The crew did not notice that the left brakes had been dragging during the take off roll and had overheated. The overheated brakes were retracted by the crew and entered the wheel wells. The wheel wells subsequently closed to secure the wheels. The wheel wells did not have sufficient cooling, and so the temperature of the brakes continued to rise, reaching as high as 600 C.

The overheated brakes and wheels then spread the heat to the tires and the surrounding structures. Tests conducted by investigators revealed that when tire fragments came into contact with overheated brakes, they ignited. The tire was exposed to a temperature of 600 C, igniting a fire. The situation was worsened when a Nitrile piston leaked its flammable fluid. The Nitrile Piston would start to degrade when it contacted a surface temperature of 135 C. The flammable liquid contacted the fire, causing an intense flame.

A brake overheat warning system would have warned the crew that there was a problem. However, no such system was required on this type of aircraft, so Flight 420's crew had no idea that a fire had developed. The fire then ruptured the aircraft's hydraulic line, located near the wheel well, which caused the fire to intensify.

An orange warning light then went on to warn the crew that an overheating had occurred in the left wing (where the fire was currently spreading). Before the crew could initiate the checklist to handle the emergency, the warning light suddenly went off. They mistakenly thought that the emergency had ended. However, the ceasing of the warning was due to the fire destroying the warning system's electrical circuit.

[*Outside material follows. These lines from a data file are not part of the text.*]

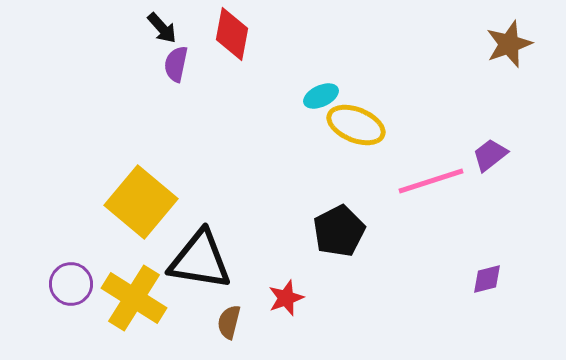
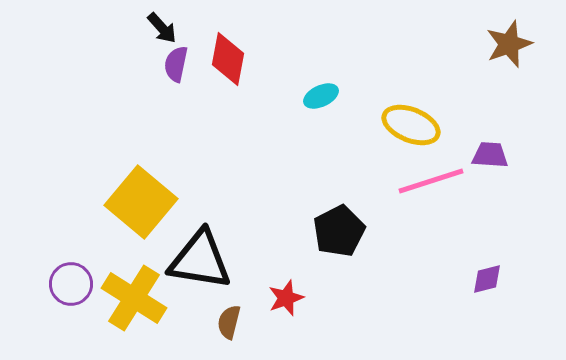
red diamond: moved 4 px left, 25 px down
yellow ellipse: moved 55 px right
purple trapezoid: rotated 42 degrees clockwise
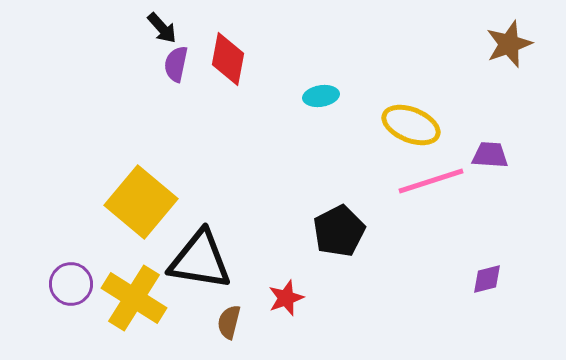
cyan ellipse: rotated 16 degrees clockwise
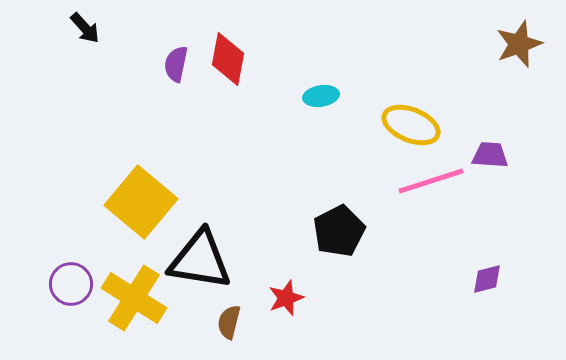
black arrow: moved 77 px left
brown star: moved 10 px right
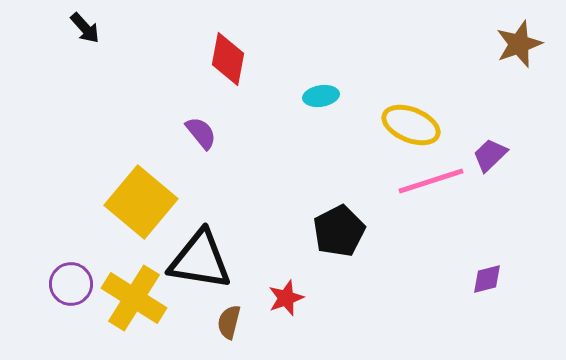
purple semicircle: moved 25 px right, 69 px down; rotated 129 degrees clockwise
purple trapezoid: rotated 48 degrees counterclockwise
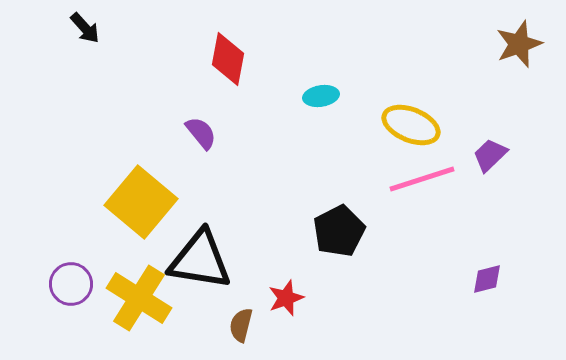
pink line: moved 9 px left, 2 px up
yellow cross: moved 5 px right
brown semicircle: moved 12 px right, 3 px down
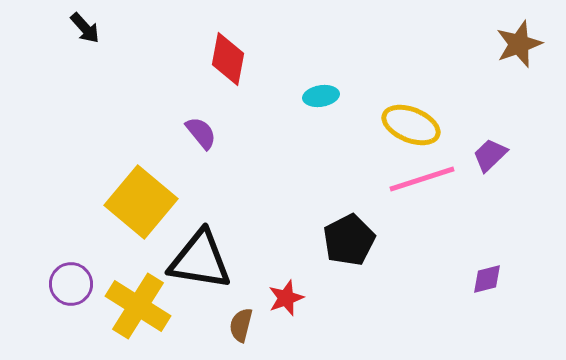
black pentagon: moved 10 px right, 9 px down
yellow cross: moved 1 px left, 8 px down
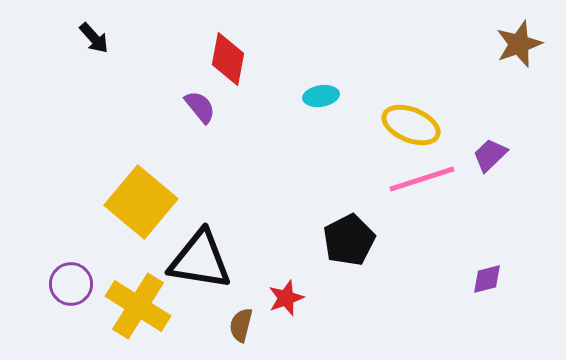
black arrow: moved 9 px right, 10 px down
purple semicircle: moved 1 px left, 26 px up
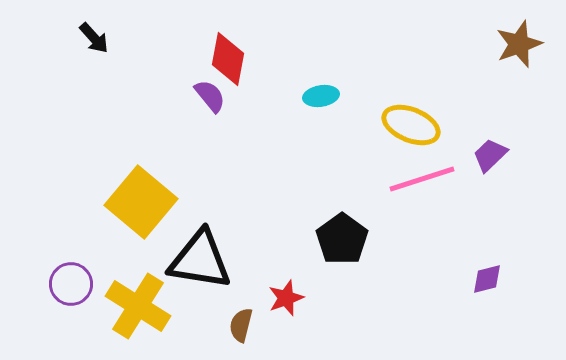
purple semicircle: moved 10 px right, 11 px up
black pentagon: moved 7 px left, 1 px up; rotated 9 degrees counterclockwise
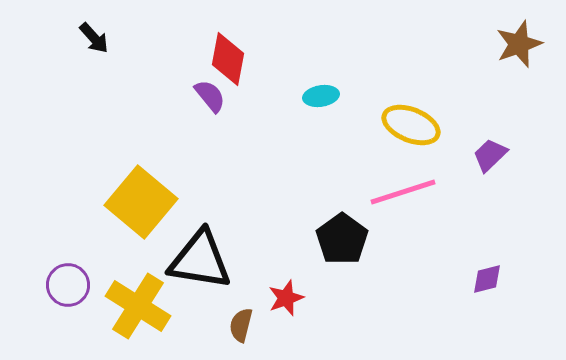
pink line: moved 19 px left, 13 px down
purple circle: moved 3 px left, 1 px down
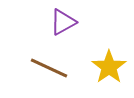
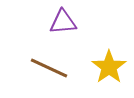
purple triangle: rotated 24 degrees clockwise
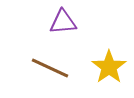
brown line: moved 1 px right
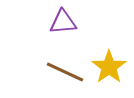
brown line: moved 15 px right, 4 px down
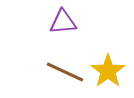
yellow star: moved 1 px left, 4 px down
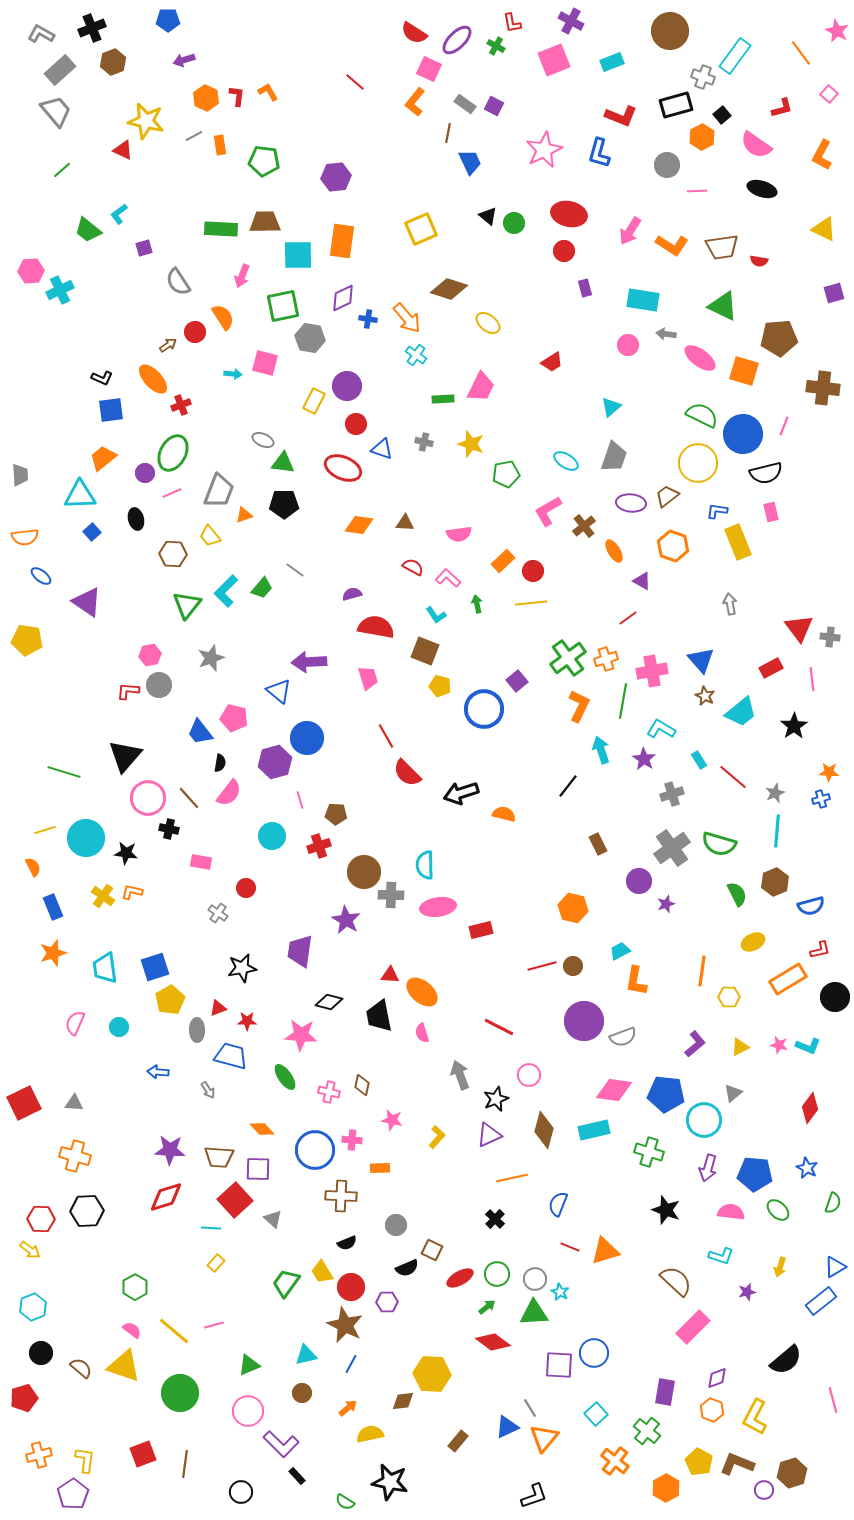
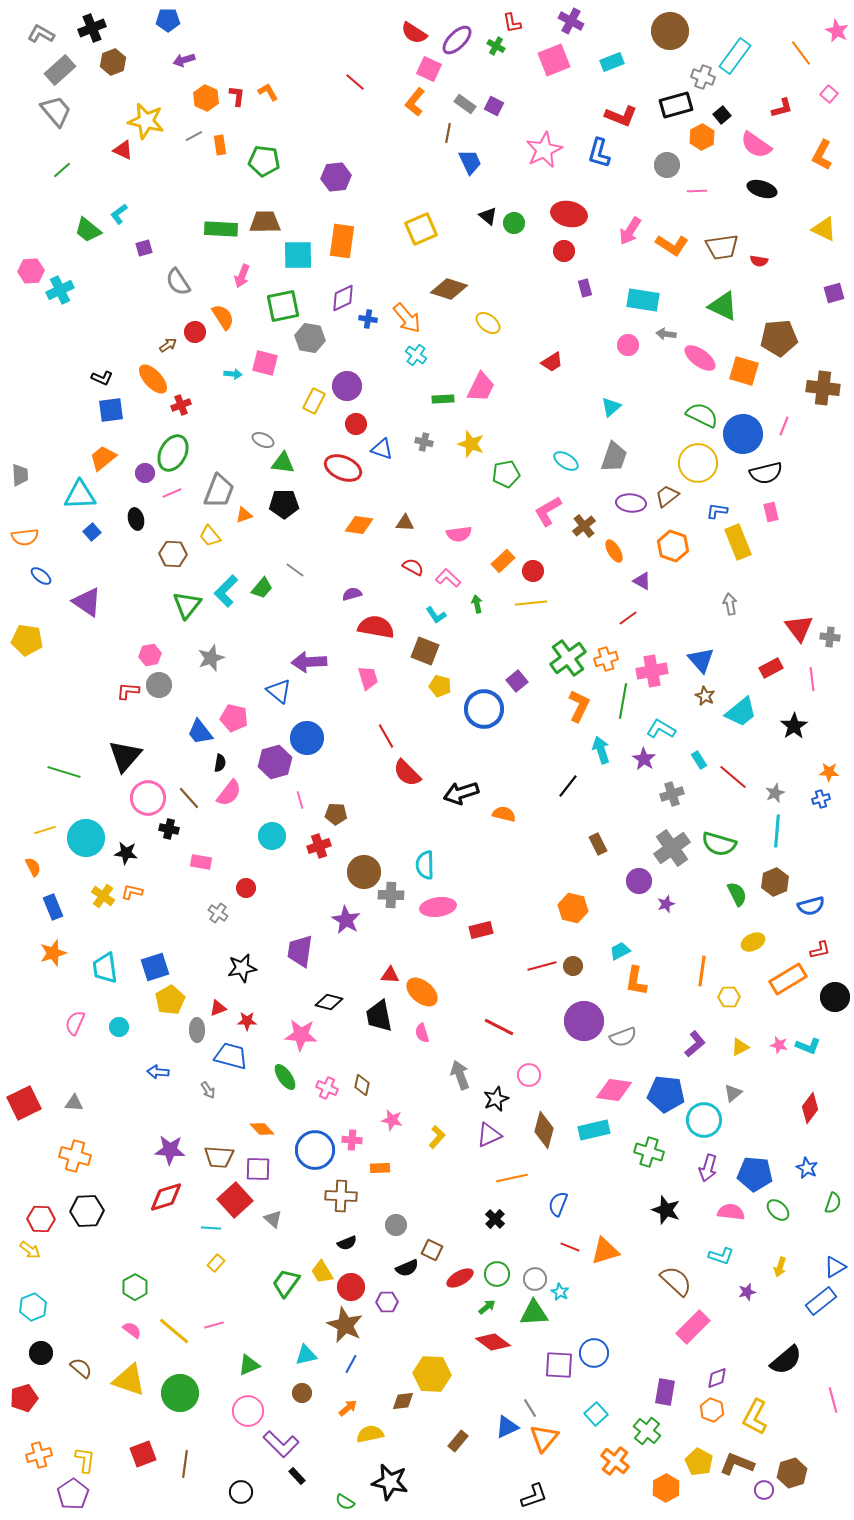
pink cross at (329, 1092): moved 2 px left, 4 px up; rotated 10 degrees clockwise
yellow triangle at (124, 1366): moved 5 px right, 14 px down
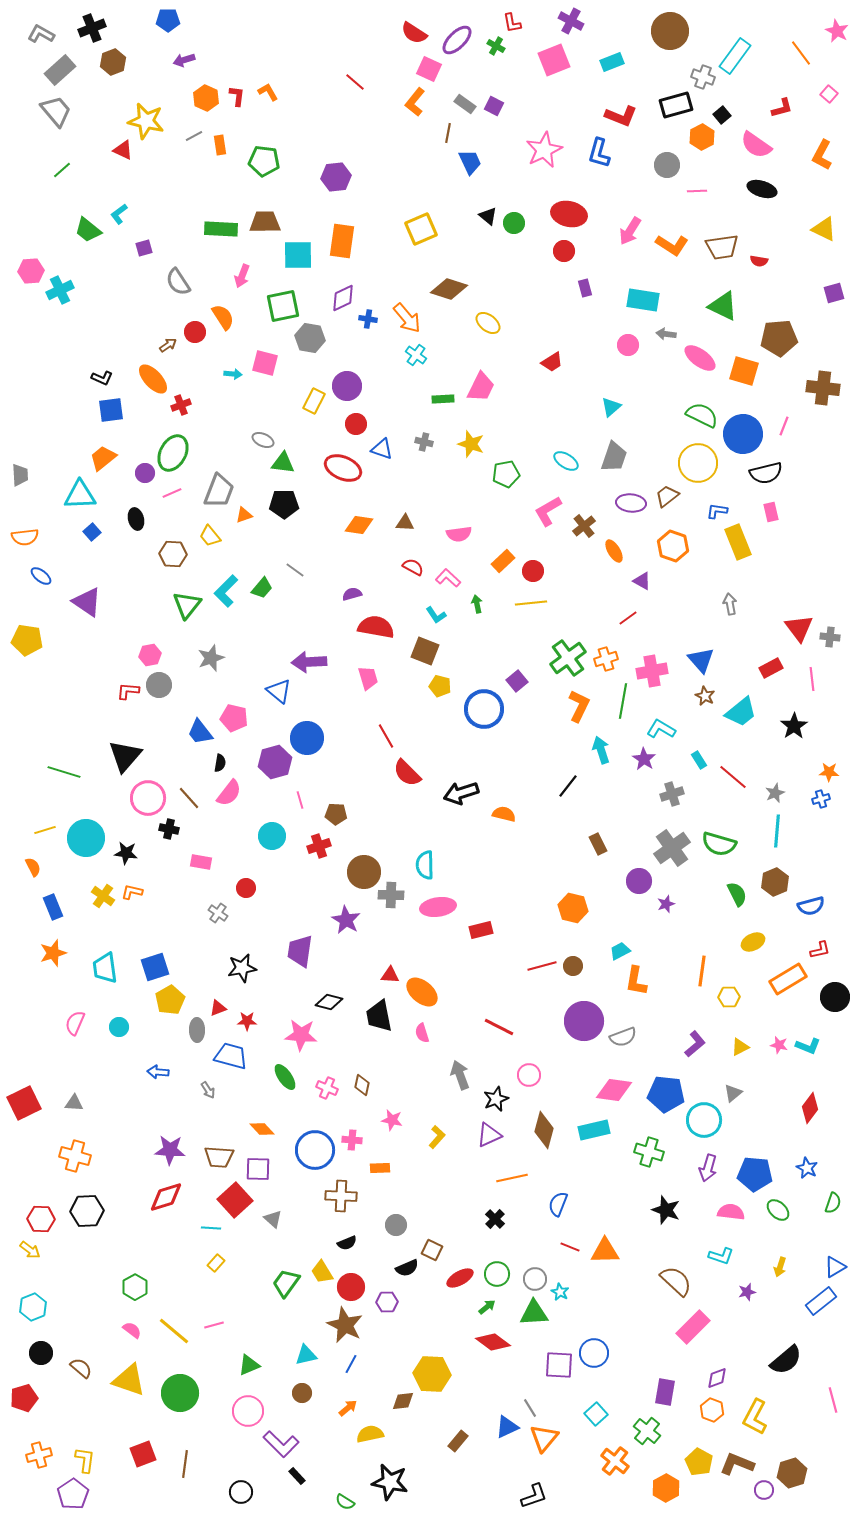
orange triangle at (605, 1251): rotated 16 degrees clockwise
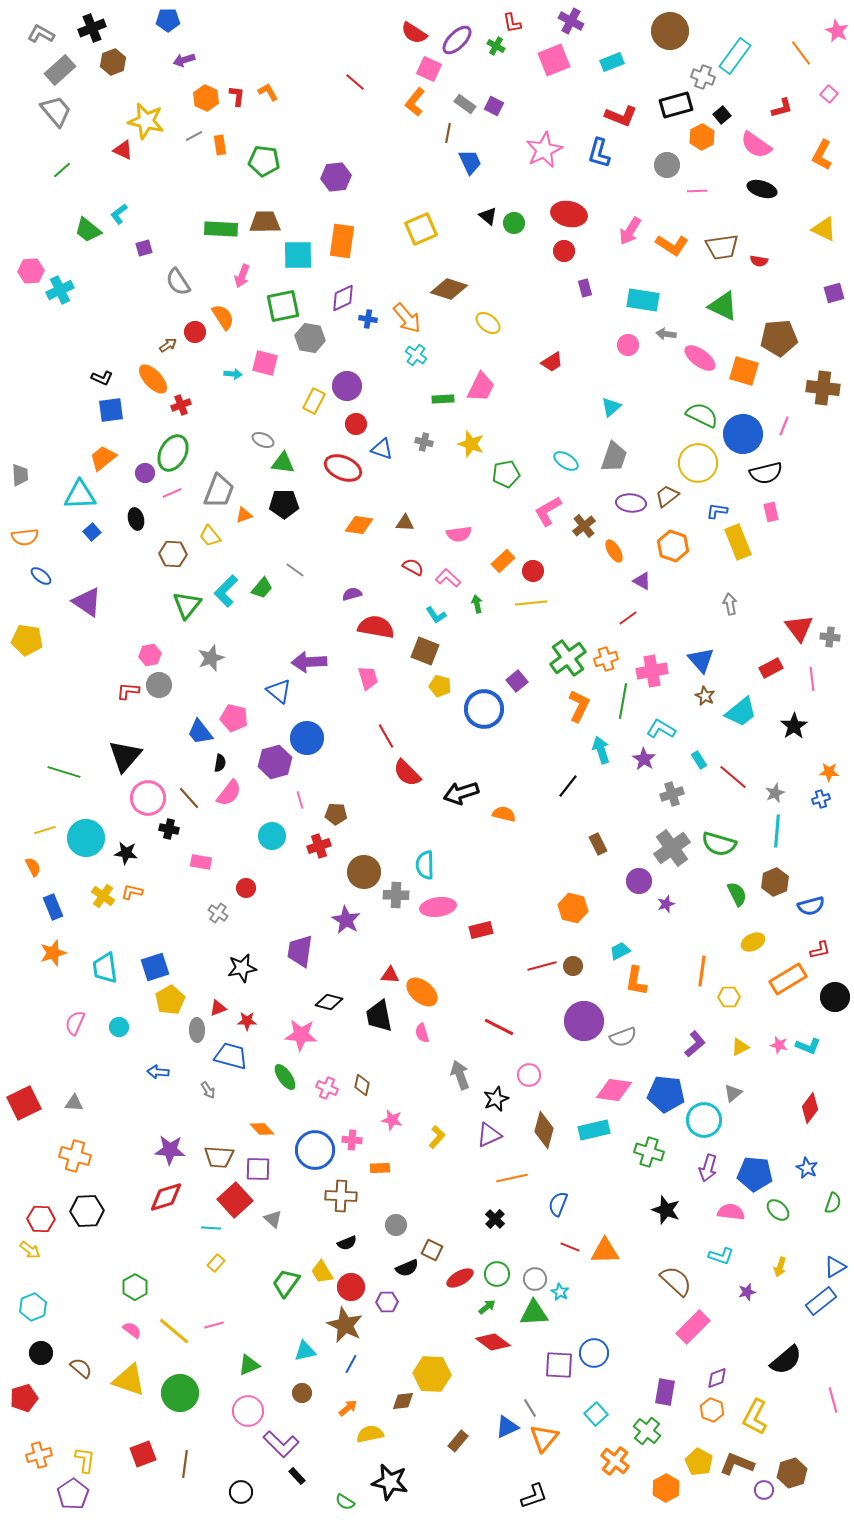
gray cross at (391, 895): moved 5 px right
cyan triangle at (306, 1355): moved 1 px left, 4 px up
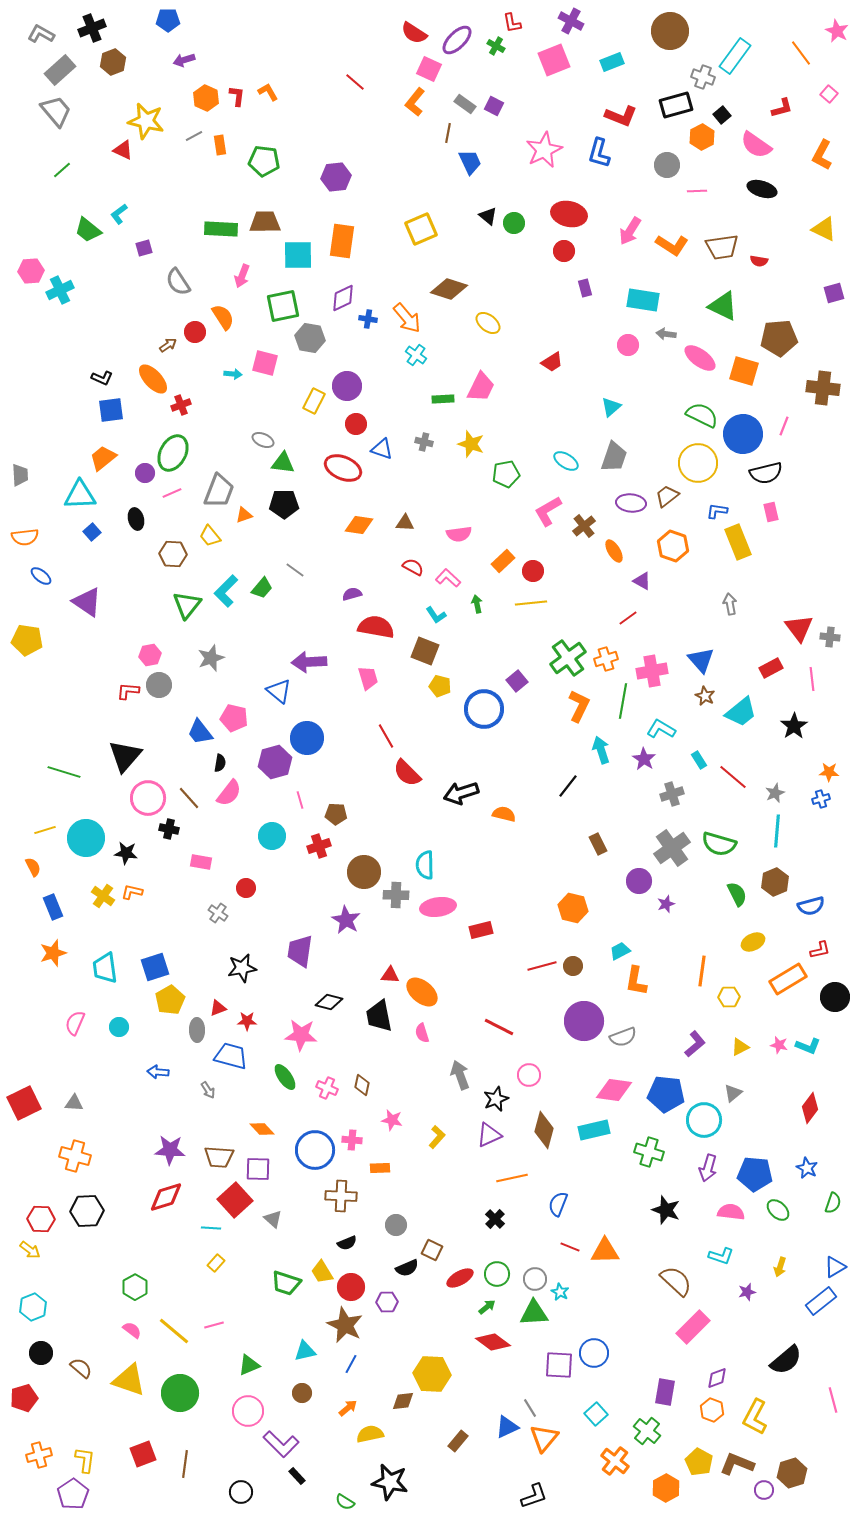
green trapezoid at (286, 1283): rotated 108 degrees counterclockwise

The crew never realized the severity of the fire, which had grown out of control and begun degrading the structural integrity of the left wing. This caused the crew to have severe difficulty in controlling the aircraft. The crew had to apply maximum aileron trim setting due to the reduction of the stiffness of the wing. The left wing then failed, buckling upwards, causing the aircraft to roll to the left through 90 degrees and crash, subsequently bursting into flames and killing everyone on board.

== In popular culture ==
The events of Propair Flight 420 were featured in the 2021 episode "Seconds from Touchdown", of the Canadian documentary TV series Mayday.